No one said they heard senior executives instruct the employees to open bogus accounts during the numerous interviews conducted regarding the matter. However, some said that low-level managers privately coached employees to do so. Many executives simply ignored the ample signs that misconduct was flourishing below them. According to a person with knowledge of an internal investigation, company executives have already identified a number of current managers to be fired for their conduct. The person declined to identify those who may be about to lose their jobs.

The scandal finally reached critical mass in September. That month, the bank announced that it would pay $185 million in fines related to the matter and that chairman and chief executive officer John Stumpf would step down, along with Carrie Tolstedt, who oversaw the consumer unit. In its statement, Wells Fargo said, “The company’s leadership is intently focused on restoring trust in its community bank, making things right with customers and taking actions intended to ensure sales-practices issues do not happen again.”

The investigation will be massive. The bank’s three U.S. regional chiefs oversee more than 50 regional presidents, who oversee about 120 area presidents that each monitor their own cluster of branches. The bank has terminated only one area president so far for improper sales, while firing more than 5,000 lower-level workers as of September. Stumpf’s successor, Tim Sloan said in a speech to staff on Oct. 25, “We failed to acknowledge the role leadership played and, as a result, many felt we blamed our team members.”
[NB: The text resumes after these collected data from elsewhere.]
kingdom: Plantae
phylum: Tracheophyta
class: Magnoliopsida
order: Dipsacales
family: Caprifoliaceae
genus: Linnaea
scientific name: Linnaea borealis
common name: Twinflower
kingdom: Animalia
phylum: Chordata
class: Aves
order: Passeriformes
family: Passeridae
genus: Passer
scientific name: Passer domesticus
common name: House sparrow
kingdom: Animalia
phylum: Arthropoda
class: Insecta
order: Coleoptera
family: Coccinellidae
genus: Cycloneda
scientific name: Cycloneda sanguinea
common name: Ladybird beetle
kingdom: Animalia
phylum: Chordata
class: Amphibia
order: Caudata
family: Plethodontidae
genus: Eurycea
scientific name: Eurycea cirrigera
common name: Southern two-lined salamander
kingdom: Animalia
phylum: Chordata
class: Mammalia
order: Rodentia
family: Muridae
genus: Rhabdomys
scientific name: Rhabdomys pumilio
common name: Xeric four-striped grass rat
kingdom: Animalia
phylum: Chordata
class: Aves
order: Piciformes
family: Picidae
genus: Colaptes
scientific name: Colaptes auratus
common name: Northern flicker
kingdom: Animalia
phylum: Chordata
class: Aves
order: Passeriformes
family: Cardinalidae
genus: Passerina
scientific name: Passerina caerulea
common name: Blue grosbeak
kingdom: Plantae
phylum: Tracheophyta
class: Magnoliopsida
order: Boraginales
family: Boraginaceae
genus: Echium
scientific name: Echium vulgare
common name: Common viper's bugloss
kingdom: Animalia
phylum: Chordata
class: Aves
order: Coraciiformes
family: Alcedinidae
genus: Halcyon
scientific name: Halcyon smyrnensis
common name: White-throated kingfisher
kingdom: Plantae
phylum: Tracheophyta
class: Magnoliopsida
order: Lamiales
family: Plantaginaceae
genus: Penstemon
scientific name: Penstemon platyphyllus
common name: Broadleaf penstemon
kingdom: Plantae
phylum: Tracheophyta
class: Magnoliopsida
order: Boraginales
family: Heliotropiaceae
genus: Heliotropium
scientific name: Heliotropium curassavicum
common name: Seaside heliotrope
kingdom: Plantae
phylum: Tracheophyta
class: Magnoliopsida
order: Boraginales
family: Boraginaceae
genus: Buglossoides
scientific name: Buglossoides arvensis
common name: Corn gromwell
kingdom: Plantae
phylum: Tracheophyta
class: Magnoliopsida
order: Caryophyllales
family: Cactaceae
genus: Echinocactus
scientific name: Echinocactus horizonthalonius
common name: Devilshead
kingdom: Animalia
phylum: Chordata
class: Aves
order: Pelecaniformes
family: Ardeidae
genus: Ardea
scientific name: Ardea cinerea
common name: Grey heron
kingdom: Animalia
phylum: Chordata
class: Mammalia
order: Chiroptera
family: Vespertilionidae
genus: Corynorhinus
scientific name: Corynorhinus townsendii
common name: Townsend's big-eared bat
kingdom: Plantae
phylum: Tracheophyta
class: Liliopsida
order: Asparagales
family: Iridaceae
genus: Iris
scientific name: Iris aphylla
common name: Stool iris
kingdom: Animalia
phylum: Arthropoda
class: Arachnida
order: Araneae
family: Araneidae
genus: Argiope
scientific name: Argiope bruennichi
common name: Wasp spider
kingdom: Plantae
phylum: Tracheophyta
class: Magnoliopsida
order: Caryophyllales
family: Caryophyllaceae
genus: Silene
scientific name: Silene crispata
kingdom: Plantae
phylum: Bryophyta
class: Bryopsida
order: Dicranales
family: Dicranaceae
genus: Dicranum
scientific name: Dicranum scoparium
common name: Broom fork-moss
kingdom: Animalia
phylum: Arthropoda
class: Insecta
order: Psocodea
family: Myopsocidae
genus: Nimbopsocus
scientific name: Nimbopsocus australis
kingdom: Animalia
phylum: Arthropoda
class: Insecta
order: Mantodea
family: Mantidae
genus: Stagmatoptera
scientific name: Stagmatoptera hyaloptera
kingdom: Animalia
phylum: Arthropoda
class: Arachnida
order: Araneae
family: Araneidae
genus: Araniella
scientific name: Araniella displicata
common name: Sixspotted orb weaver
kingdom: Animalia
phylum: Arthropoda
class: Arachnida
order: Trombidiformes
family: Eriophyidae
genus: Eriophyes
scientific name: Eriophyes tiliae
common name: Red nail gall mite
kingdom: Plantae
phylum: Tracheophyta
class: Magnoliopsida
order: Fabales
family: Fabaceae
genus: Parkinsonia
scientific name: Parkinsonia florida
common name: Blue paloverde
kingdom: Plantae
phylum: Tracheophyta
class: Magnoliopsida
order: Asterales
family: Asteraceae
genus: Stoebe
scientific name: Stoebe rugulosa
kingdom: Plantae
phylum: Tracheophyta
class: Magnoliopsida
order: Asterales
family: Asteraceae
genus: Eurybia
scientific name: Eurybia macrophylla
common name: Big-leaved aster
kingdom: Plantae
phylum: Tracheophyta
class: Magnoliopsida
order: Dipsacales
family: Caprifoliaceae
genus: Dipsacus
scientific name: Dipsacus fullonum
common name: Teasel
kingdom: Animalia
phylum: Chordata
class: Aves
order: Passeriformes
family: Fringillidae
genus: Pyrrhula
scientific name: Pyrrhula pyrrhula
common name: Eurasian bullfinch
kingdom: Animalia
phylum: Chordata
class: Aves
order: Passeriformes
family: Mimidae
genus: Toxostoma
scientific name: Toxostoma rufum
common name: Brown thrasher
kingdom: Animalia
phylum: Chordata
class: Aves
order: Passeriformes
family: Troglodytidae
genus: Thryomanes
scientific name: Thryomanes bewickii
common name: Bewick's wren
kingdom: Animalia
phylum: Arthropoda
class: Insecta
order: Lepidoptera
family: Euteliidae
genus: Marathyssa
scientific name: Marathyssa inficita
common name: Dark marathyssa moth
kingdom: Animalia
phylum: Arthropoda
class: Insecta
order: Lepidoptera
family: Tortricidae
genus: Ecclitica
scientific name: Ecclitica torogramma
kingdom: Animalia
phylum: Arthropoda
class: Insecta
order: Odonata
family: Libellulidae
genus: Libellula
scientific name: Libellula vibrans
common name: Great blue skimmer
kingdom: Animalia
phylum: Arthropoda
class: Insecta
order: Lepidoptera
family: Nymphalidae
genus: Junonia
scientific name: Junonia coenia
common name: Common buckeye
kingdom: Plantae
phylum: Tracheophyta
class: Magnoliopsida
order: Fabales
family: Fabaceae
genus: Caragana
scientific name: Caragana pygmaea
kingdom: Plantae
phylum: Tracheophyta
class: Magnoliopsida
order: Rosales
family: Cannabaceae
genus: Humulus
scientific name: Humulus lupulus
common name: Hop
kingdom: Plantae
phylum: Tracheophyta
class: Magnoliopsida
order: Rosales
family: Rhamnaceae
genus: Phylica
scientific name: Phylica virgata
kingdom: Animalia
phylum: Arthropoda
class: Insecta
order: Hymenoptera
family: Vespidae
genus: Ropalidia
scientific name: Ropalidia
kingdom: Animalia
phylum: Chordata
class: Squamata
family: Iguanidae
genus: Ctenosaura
Wells Fargo said in a statement that its leaders are closely examining the abuses and reports of retaliation against those who voiced concerns about the practices. The bank has policies prohibiting retaliation for reporting suspected misconduct. Wells Fargo said, “As we have disclosed, there are multiple investigations under way to address sales-practice issues, including by an independent committee of the board of directors.” The company also mentioned that the Securities and Exchange Commission is among the authorities examining its sales practices.